The initiative is prompted by EU Sustainable Energy week (February 9-13), according to both companies.
Carrefour said the packaging related eco tips will be carried on a limited edition of its own brand milk and orange juice products, in the group's outlets in France, Belgium, Spain and Italy up until mid-February.
Erika Mink, environment director Europe for Tetra Pak said: “Through the information and messages it can carry, packaging can be influential in helping guide consumer behaviour.”
She added that the joint action with Carrefour aims to give a practical example of packaging’s role in raising consumer awareness on ways to tackle climate change like saving energy and using renewable resources.
Mink told FoodProductionDaily.com that the message on the packs informs consumers that choosing a carton helps reduce CO2, and also states that the packaging was made in a factory purchasing green energy, with the paper used coming from well-managed forests; in addition, the communication requests shoppers to recycle the carton in order to further reduce climate impact.
"By undertaking this joint campaign with Carrefour, we hope to encourage consumers to consider some of the small, but practical steps they can take to reduce their carbon footprint," she added.
Food and beverage manufacturers are increasingly adopting more sustainable practices and seeking to communicate these to consumers.
But are well-meaning consumers confused by the many different green and ethical logos in use?
Logos currently used on food labels include organic symbols, the Fairtrade mark, sustainable sourcing stamps, carbon footprint indicators… and many other schemes developed by industry players to demonstrate better practices.

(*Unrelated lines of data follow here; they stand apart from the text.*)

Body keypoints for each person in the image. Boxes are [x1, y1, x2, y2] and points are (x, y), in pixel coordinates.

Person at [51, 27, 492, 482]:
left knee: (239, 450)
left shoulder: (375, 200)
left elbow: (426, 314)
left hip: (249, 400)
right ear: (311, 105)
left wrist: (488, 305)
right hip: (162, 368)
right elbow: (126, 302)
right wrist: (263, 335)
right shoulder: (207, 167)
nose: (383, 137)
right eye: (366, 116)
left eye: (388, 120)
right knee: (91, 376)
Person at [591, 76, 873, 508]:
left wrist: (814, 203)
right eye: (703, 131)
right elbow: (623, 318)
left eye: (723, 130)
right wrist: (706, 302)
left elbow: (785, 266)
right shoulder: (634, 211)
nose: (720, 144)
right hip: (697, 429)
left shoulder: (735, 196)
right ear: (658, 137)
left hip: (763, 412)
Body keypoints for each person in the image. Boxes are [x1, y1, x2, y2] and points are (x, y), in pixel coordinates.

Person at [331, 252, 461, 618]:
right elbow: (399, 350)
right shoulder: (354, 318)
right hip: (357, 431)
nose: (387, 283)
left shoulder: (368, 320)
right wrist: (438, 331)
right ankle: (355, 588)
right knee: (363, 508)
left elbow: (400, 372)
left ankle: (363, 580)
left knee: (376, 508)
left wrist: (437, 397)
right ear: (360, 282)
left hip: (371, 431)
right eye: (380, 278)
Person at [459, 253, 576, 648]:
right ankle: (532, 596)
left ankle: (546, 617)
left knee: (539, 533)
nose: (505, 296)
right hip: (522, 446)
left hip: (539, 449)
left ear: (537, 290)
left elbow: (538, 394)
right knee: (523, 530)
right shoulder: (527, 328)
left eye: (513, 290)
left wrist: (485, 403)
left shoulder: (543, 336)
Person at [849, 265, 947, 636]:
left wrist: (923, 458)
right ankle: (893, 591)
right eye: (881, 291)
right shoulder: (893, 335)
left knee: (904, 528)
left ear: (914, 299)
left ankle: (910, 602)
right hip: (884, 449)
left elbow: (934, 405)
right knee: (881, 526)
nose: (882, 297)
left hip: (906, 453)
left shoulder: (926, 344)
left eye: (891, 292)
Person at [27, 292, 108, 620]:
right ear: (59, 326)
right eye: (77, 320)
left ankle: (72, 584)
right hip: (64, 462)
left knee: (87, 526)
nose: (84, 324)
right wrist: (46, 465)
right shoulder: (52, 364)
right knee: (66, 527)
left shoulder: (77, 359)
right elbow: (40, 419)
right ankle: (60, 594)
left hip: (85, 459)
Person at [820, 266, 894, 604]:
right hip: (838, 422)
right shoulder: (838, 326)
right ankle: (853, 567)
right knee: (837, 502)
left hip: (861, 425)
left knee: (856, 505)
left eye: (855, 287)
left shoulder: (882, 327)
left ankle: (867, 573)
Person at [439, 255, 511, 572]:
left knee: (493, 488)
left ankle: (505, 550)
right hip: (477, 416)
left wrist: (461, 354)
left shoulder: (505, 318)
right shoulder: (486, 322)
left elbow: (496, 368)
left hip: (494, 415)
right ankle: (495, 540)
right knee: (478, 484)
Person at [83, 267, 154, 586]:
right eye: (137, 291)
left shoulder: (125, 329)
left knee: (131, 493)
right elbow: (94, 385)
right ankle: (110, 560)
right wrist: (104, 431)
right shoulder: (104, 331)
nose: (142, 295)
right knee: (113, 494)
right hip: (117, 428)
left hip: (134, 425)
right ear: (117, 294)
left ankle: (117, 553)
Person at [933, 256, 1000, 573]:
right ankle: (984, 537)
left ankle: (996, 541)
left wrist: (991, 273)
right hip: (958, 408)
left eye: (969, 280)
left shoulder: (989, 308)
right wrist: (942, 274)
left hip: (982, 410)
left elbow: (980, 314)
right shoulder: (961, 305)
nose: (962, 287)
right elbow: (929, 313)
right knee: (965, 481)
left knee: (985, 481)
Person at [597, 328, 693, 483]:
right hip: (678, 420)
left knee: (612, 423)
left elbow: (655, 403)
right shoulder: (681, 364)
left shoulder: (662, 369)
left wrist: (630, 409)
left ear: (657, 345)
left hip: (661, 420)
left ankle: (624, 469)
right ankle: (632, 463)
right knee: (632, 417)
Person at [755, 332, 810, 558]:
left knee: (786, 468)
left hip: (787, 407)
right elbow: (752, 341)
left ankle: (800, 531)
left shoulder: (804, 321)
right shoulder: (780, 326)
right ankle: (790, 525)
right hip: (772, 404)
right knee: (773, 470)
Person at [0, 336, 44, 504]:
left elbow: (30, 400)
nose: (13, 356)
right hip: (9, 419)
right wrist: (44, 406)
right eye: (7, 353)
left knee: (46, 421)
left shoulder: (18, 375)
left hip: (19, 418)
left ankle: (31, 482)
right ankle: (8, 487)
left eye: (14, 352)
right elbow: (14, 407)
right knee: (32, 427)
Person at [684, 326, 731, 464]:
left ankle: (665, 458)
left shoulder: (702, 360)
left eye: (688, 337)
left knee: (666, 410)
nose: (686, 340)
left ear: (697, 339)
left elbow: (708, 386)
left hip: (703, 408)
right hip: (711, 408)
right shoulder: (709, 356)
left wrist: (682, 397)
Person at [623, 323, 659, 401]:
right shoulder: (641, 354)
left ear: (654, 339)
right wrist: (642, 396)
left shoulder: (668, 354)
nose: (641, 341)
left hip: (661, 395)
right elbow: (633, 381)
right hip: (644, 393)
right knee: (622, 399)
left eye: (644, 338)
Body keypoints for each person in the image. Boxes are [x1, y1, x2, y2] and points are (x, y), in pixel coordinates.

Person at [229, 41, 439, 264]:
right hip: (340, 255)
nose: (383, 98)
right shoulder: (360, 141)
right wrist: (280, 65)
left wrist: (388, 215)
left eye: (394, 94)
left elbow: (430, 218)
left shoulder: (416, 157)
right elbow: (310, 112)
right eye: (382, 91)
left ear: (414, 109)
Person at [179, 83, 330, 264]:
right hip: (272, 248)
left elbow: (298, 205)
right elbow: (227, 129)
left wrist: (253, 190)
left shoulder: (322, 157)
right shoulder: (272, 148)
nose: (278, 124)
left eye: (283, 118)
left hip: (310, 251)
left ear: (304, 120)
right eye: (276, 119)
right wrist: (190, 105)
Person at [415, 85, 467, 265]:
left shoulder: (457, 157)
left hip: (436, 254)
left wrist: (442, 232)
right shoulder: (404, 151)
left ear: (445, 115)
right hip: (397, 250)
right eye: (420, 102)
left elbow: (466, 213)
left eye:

Speakers at a CIAA Congress in Brussels in November were split about how valuable the proliferation of labels is to people actually choosing products. Even though many of the logos are supported by a strict set or standards or code, the consumer may not be totally aware of what they stand for.
Christine Cros, head of the eco-design and sustainable consumption department at the French Environment and Energy Management Agency (ADEME) said: “Today there are too many labels. Consumers don’t understand what logos mean. Some are bad and some are good.”
But Annemieke Wijn, a board member of Rainforest Alliance, which allows forms adhering to its criteria on conserving biodiversity and ensuring sustainable livelihoods to use its frog-shaped seal, does not agree.
She said: “The issue of multiple labels is not such an issue for consumers, only those who write about them.”
Highly specific labels should be available for consumers who are very aware and want to support the underlying principals, in her view. “If they want the details they should have them.”
But for consumers with a general desire to buy more ethical products but less focus on specifics, she “doesn’t care” which of the sustainability schemes they pick.
The action gap
Recent figures from TNS indicate that although 75 per cent of consumers said they would buy greener goods even if they were more expensive, in the last month only 17 per cent actually had.
This shows there is a considerable gap between what people say and what they do.
Amongst the reasons for lack of action given by Laura Degallaix of the European Consumers Organisation (BEUC) was that they cannot easily find green products – and they can even be misled by industry claims and greenwash.
Other reasons cited were lack of trust in government and industry; not knowing whether their action will make a difference; not knowing what action to take; and the costs of acting.